> Selected text
***
Acta Neurochirurgica (2020) 162:967–971
Spine surgery is a demanding surgical specialty which requires surgeons to operate for hours on end, often compromising good posture. Sustained poor posture in the operating room (OR) can be the source of many adverse health effects on spine surgeons. This study will analyze posture of a spine surgeon in different types of spine surgery cases.
Methods Posture of a surgeon was measured using the UPRIGHT Posture Training Device. The device was worn by the surgeon in the OR through a wide variety of spine surgery cases.
Results The percent time spent slouched while performing cervical, adult deformity, and lumbar spine surgeries is 39.9, 58.9, and 38.6, respectively. For all surgeries recorded, the percent time slouched is 41.6. The average procedure time was 145.3 min, with adult deformity cases on average being the longest (245.6 min) followed by cervical (152.9 min) and then lumbar (122.5 min).
***
> Work instruction A
Copy the posture abstract word for word, from "Acta Neurochirurgica (2020)" up to and including "types of spine surgery cases.".
> Work instruction B
Which types of spine surgery does the posture abstract give a percent time slouched for?
> Work instruction C
Write what comes next in the posture abstract, picking up after its last sentence.
None of the items are needed for this work.

> Chart understanding data
***
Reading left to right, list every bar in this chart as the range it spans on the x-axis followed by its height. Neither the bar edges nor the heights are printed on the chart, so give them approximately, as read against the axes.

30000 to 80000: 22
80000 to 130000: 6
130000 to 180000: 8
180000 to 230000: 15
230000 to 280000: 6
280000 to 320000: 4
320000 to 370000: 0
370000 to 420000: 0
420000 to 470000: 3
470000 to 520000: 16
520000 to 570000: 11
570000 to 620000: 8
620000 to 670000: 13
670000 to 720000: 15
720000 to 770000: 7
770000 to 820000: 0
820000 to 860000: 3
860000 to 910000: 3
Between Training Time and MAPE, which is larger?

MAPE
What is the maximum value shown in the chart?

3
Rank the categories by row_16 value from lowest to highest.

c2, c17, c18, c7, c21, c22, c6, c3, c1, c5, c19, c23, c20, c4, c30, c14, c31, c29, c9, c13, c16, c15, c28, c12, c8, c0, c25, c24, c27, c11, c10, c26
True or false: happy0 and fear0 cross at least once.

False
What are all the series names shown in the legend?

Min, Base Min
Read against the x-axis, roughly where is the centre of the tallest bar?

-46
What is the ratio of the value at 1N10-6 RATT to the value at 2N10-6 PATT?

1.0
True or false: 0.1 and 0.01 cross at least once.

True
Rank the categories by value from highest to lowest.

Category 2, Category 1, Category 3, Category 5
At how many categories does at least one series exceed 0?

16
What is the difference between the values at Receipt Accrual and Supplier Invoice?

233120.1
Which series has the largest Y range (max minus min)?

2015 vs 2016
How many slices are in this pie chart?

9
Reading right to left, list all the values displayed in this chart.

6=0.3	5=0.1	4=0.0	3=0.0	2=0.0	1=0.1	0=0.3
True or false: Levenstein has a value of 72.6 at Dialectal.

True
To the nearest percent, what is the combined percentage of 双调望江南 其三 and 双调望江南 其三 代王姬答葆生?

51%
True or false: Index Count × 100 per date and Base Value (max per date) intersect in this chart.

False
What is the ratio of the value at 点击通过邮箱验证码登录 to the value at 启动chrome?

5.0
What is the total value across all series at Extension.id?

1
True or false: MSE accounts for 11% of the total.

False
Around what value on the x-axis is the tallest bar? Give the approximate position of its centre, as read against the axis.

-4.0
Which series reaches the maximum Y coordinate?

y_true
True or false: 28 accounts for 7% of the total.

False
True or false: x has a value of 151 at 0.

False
***
> Answer A
Acta Neurochirurgica (2020) 162:967–971
Spine surgery is a demanding surgical specialty which requires surgeons to operate for hours on end, often compromising good posture. Sustained poor posture in the operating room (OR) can be the source of many adverse health effects on spine surgeons. This study will analyze posture of a spine surgeon in different types of spine surgery cases.

> Answer B
Cervical, adult deformity, and lumbar.

> Answer C
Conclusion Poor posture while operating is very likely to occur for many spine surgeons regardless of case type. This poor posture is maintained for long periods of time given the average spine surgery procedure recorded in the study was roughly 2.5 h long. Spine surgeons should be aware of the tendency for poor posture while operating, and they should try using postureimproving techniques to maintain good spine health.